One creative barrista and I used to amuse ourselves and baffle other customers by occasionally carrying out the entire transaction in an imaginary lively babble-language, complete with hand gestures and facial expressions. We could as easily have done it in complete silence.

Then the owners of the place bought a "computerized" cash register. What a coffee shop needs with that is beyond me, but I'm not a business owner, so maybe there's a point besides simply having new technology. What was clear at once is that it was set up and designed by someone who never worked in a coffee shop. None of the touch-screen entries quite corresponded to anything they sold there. There was no "double espresso" entry, for instance. It's not like that's an exotic drink or anything. I watched one veteran employee there fumble through it, re-start the transaction three times, eventually consult a cheat sheet (which was of no help) and eventually just push buttons till she came up with the combination that yielded the price we both knew was right.

And every time I ordered with a different server, that process was repeated. I'd stand on one side of the counter. She'd stand on the other. We both knew what I was going to get and what I was going to give her. Sometimes I'd have the exact change right on the counter.
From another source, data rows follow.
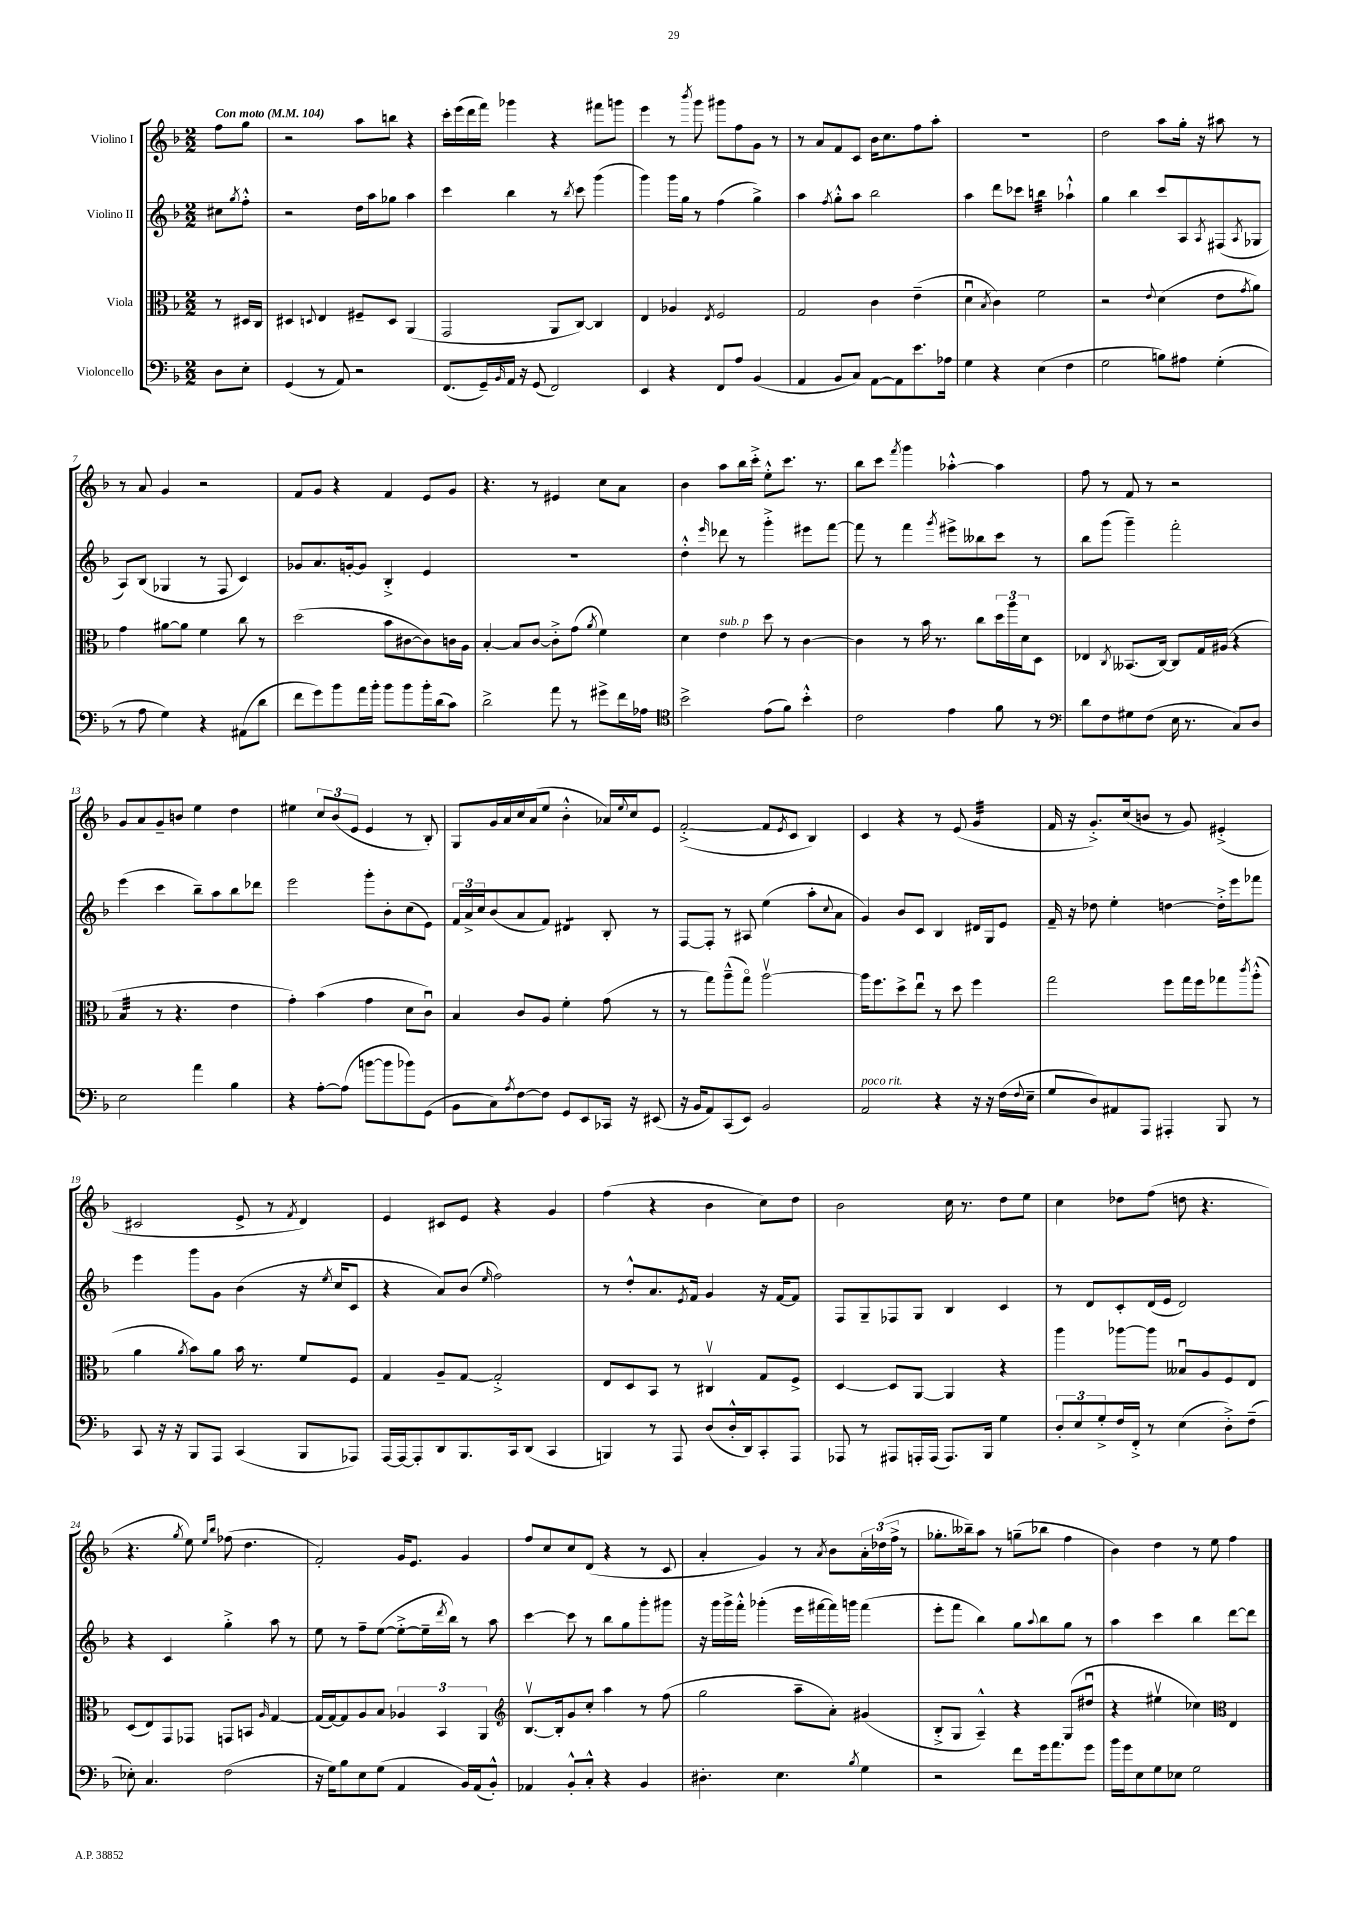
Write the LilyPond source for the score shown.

<<
\new StaffGroup <<
\new Staff = "s0" \with { instrumentName = "Violino I" } {
    \clef treble \key f \major \numericTimeSignature \time 2/2 \partial 4 \tempo "Con moto" 4 = 104
    f''8 g''8 |
    r2 a''8 b''8 r4 |
    c'''16-. e'''16( d'''16 f'''16) ges'''4 r4 fis'''8 g'''8 |
    e'''4 r8 \acciaccatura { bes'''8 } g'''8 gis'''8 f''8 g'8 r8 |
    r8 a'8 f'8 c'8 bes'16 c''8. f''8 a''8-. |
    R1 |
    d''2 a''8 g''16-. r16 ais''8 r8 |
    r8 a'8 g'4 r2 |
    f'8 g'8 r4 f'4 e'8 g'8 |
    r4. r8 eis'4 c''8 a'8 |
    bes'4 a''8 bes''16 c'''16-.-> e''8-.-^ c'''8. r8. |
    bes''8 c'''8 \acciaccatura { f'''8 } g'''4 aes''4~-.-^ aes''4 |
    f''8 r8 f'8 r8 r2 |
    g'8 a'8 g'8-- b'8 e''4 d''4 |
    eis''4 \tuplet 3/2 { c''8 bes'8( e'8 } e'4 r8 bes8-.) |
    g8 g'16 a'16 c''16 a'16( e''8 bes'4-.-^ aes'16) \appoggiatura { e''8 } c''16 e'8 |
    f'2~-.->( f'8 \acciaccatura { e'8 } c'8 bes4) |
    c'4 r4 r8 e'8( g'4:32 |
    f'16 r16 g'8.-.->) c''16( b'8 r8 g'8) eis'4-.->( |
    cis'2 e'8-> r8 \acciaccatura { f'8 } d'4) |
    e'4 cis'8 e'8 r4 g'4 |
    f''4( r4 bes'4 c''8) d''8 |
    bes'2 c''16 r8. d''8 e''8 |
    c''4 des''8 f''8( d''8 r4. |
    r4. \acciaccatura { g''8 } e''8) \grace { e''16 bes''16 } fes''8( d''4. |
    f'2-.) g'16 e'8. g'4 |
    f''8 c''8 c''8 d'8( r4 r8 c'8 |
    a'4-. g'4) r8 \acciaccatura { a'8 } bes'8 \tuplet 3/2 { a'16-. des''16( f''16-> } r8 |
    ges''8.-. beses''16--) a''8 r8 g''8--( bes''8 f''4 |
    bes'4) d''4 r8 e''8 f''4 \bar "|." |
}
\new Staff = "s1" \with { instrumentName = "Violino II" } {
    \clef treble \key f \major \numericTimeSignature \time 2/2 \partial 4
    cis''8 \acciaccatura { g''8 } f''8-.-^ |
    r2 d''16 a''16 ges''8 a''4 |
    c'''4 bes''4 r8 \acciaccatura { bes''8 } c'''8 g'''4( |
    g'''4) g'''16 g''16 r8 f''4( g''4->) |
    a''4 \acciaccatura { f''8 } g''8-.-^ a''8 bes''2 |
    a''4 d'''8 ces'''8 b''4:32 aes''4-!-^ |
    g''4 bes''4 c'''8 a8 \acciaccatura { a8 } fis8( \acciaccatura { a8 } ges8 |
    a8) bes8( ges4 r8 f8 c'4) |
    ges'8 a'8. g'16~-. g'8 bes4-.-> e'4 |
    R1 |
    d''4-.-^ \grace { e'''16 } des'''8 r8 g'''4-.-> eis'''8 f'''8~ |
    f'''8 r8 f'''4 \acciaccatura { g'''8 } eis'''8-> beses''8 c'''8 r8 |
    bes''8 g'''8( g'''4--) f'''2-. |
    e'''4( c'''4 bes''8--) a''8 bes''8 des'''8 |
    e'''2 g'''8-. bes'8-. c''8( e'8) |
    \tuplet 3/2 { f'16 a'16-> c''16 } bes'8( a'8 f'8) dis'4:8 bes8-. r8 |
    f8~ f8-. r8 ais8 e''4( a''8-. \appoggiatura { c''8 } a'8 |
    g'4) bes'8 c'8 bes4 dis'16 g16 e'8 |
    f'16-- r16 des''8 e''4-. d''4~ d''16-.-> e'''16 fes'''8 |
    e'''4 g'''8 g'8 bes'4( r16 \acciaccatura { e''8 } c''16 c'8 |
    r4 a'8) bes'8( \grace { e''16 } f''2) |
    r8 d''8-.-^ a'8. \acciaccatura { e'8 } f'16 g'4 r16 f'16~ f'8 |
    f8 g8-- fes8 g8 bes4 c'4 |
    r8 d'8 c'8-. d'16( e'16 d'2) |
    r4 c'4 g''4-.-> a''8 r8 |
    e''8 r8 f''8-- e''8~( e''8~-.-> e''16-- \acciaccatura { d'''8 } bes''16) r8 a''8 |
    c'''4~ c'''8 r8 bes''8 g''8 g'''8-. gis'''8 |
    r16 g'''16 g'''16-> f'''16-.-^ ges'''4-.( e'''16 fis'''16~ fis'''16) g'''16 fis'''4( |
    e'''8-. f'''8 bes''4) g''8 \appoggiatura { a''8 } bes''8 g''8 r8 |
    a''4 c'''4 bes''4 d'''8~ d'''8 \bar "|." |
}
\new Staff = "s2" \with { instrumentName = "Viola" } {
    \clef alto \key f \major \numericTimeSignature \time 2/2 \partial 4
    r8 dis16 c16 |
    dis4 \appoggiatura { d8 } e4 fis8-- d8 a,4( |
    g,2 a,8 c8~) c4 |
    e4 aes4 \acciaccatura { e8 } f2 |
    g2 c'4 e'4--( |
    d'4\downbow \acciaccatura { bes8 } c'4) f'2 |
    r2 \appoggiatura { e'8 } d'4( e'8 \acciaccatura { g'8 } a'8) |
    g'4 ais'8~ ais'8 f'4 c''8 r8 |
    d''2( bes'8 cis'8~ cis'8) c'16 a16 |
    bes4~-. bes8 c'8~ c'8-.-> g'8( \acciaccatura { a'8 } f'4) |
    d'4 e'4^\markup { \italic "sub. p" } d''8 r8 c'4~ |
    c'4 r8 bes'16 r8. c''8 \tuplet 3/2 { d''16 a''16 d'16 } d8 |
    ees4 \acciaccatura { c8 } beses,8.( c16~) c8 g16 ais16( r4 |
    bes4:32 r8 r4. e'4 |
    g'4-.) bes'4( g'4 d'8 c'8\downbow) |
    bes4 c'8 a8 f'4-. g'8( r8 |
    r8 g''8) a''8---^( g''8\flageolet) a''2~\upbow |
    a''16 f''8. d''8-> e''8\downbow r8 d''8 f''4 |
    g''2 f''8 g''16 f''16 ges''8 \acciaccatura { c'''8 } a''8-.-^( |
    a'4 \acciaccatura { a'8 } bes'8) a'8 bes'16 r8. f'8 f8 |
    g4 a8-- g8~ g2-.-> |
    e8 d8 bes,8 r8 cis4\upbow g8 f8-> |
    d4~ d8 a,8~ a,4 r4 |
    a''4 aes''8~ aes''8 beses8\downbow a8 f8 e8 |
    d8( e8) g,8 ges,8 g,8 b,8 \grace { a16 } g4~ |
    g16( g16~) g8 a8 bes8 \tuplet 3/2 { aes4 bes,4 a,4 } |
    \clef treble bes8.~\upbow bes16-. g'8 c''8-. a''4 r8 f''8( |
    g''2 a''8-- a'8-.) gis'4( |
    bes8-.-> g8 a4---^) r4 g8( dis''8\downbow |
    r4 eis''4\upbow ces''4) \clef alto e4 \bar "|." |
}
\new Staff = "s3" \with { instrumentName = "Violoncello" } {
    \clef bass \key f \major \numericTimeSignature \time 2/2 \partial 4
    d8 e8-. |
    g,4( r8 a,8) r2 |
    f,8.( g,16--) \grace { bes,16 } a,16 r16 g,8( f,2) |
    e,4 r4 f,8 a8 bes,4( |
    a,4 bes,8 c8) a,8~ a,8 e'8. aes16 |
    g4 r4 e4( f4 |
    g2 b8) ais8 g4-.( |
    r8 a8 g4) r4 ais,8( d'8 |
    f'8 g'8) bes'8 a'16 bes'16-. bes'8 bes'8 bes'16-. d'16( c'8) |
    d'2-> a'8 r8 gis'8-> f'16 aes16 |
    \clef tenor bes'2-> e'8( f'8) bes'4-.-^ |
    c'2 e'4 f'8 r8 |
    \clef bass d'8 f8 gis8 f8( e16 r8. c8) d8 |
    e2 a'4 bes4 |
    r4 a8~-. a8( b'8~ b'8 bes'8) g,8( |
    bes,8 c8) \acciaccatura { a8 } f8~ f8 g,8 e,8 ces,16 r16 eis,8( |
    r16 bes,16 a,8) c,8( e,8) bes,2 |
    a,2^\markup { \italic "poco rit." } r4 r16 r16 f16( \appoggiatura { f8 } e16-- |
    g8 d8) ais,8 a,,8 ais,,4-. bes,,8 r8 |
    c,8 r16 r16 bes,,8 a,,8 c,4( bes,,8 aes,,8) |
    a,,16~ a,,16~ a,,8-. d,8 bes,,8. c,16 d,8( c,4 |
    b,,4) r8 a,,8 d8( d16-.-^ d,16) c,8-. a,,8 |
    aes,,8 r8 ais,,8 a,,16-. a,,16( a,,8.) bes,,16 g4 |
    \tuplet 3/2 { d8-. e8 g8-.-> } f16 f,16-.-> r8 e4( d8-.->) f8--( |
    ees8-.) c4. f2( |
    r16 g16) bes8 e8 g8( a,4 bes,16) a,16( bes,8-.-^) |
    aes,4 bes,8-.-^ c8-.-^ r4 bes,4 |
    dis4.-. e4. \acciaccatura { bes8 } g4 |
    r2 f'8 g'16 a'8. g'8 |
    bes'16 g'16 e8 g8 ees8 g2 \bar "|." |
}
>>
>>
But we just stood there and nothing could happen till she had deciphered the arcane ritual of the computer cash register. Which, after all, is just a place to stash money, like the old mechanical one was.

How is this better?

Example two. I did something to my shoulder/upper back recently that left me with the feeling like there was an axe embedded in it, and the inability to turn my head 45 degrees. As usual, I did nothing but pop over-the-counter painkillers, complain a lot, and wait for it to heal itself. Because I know that when you go to the doctor, whatever is wrong with you, you end up with that problem plus a headache.

After two weeks, it showed no improvement, so I broke down and went to the doctor. He gave me a scrip for an X-ray and told me to go set it up. I called the hospital and spent much too long on the phone with a receptionist of some sort who couldn't set up my X-ray appointment because she couldn't decide which box to check on her list of "what body part to X-ray." It wasn't shoulder, exactly, but it wasn't lower back. It wasn't neck. It was a bit of all three. In the end, she told me to call the doctor back and try to get him to say something that fit into her list of possible boxes to check.

I could just walk into the X-ray room, reach over my shoulder (which would hurt) or point to an anatomy chart on the wall, and say, "here, this is where it hurts. Take a picture of that." But nooooooo, as Steve Martin would have said if this was 1977. Day two of this attempt begins tomorrow. Along with day two of my journey into Andyrooneyhood.

[And I can't help but note that some people think what's needed in American medical care is yet another layer of bureaucracy, yet another layer of badly designed computers and baffling forms, provided by the people who brought you the Post Office and the 1040. Everyone deserves to be treated if sick. I believe in a safety net. But I pray the gods keep me far from it. When I fall into it, I find the safety net feels like a malicious sticky spider's web.]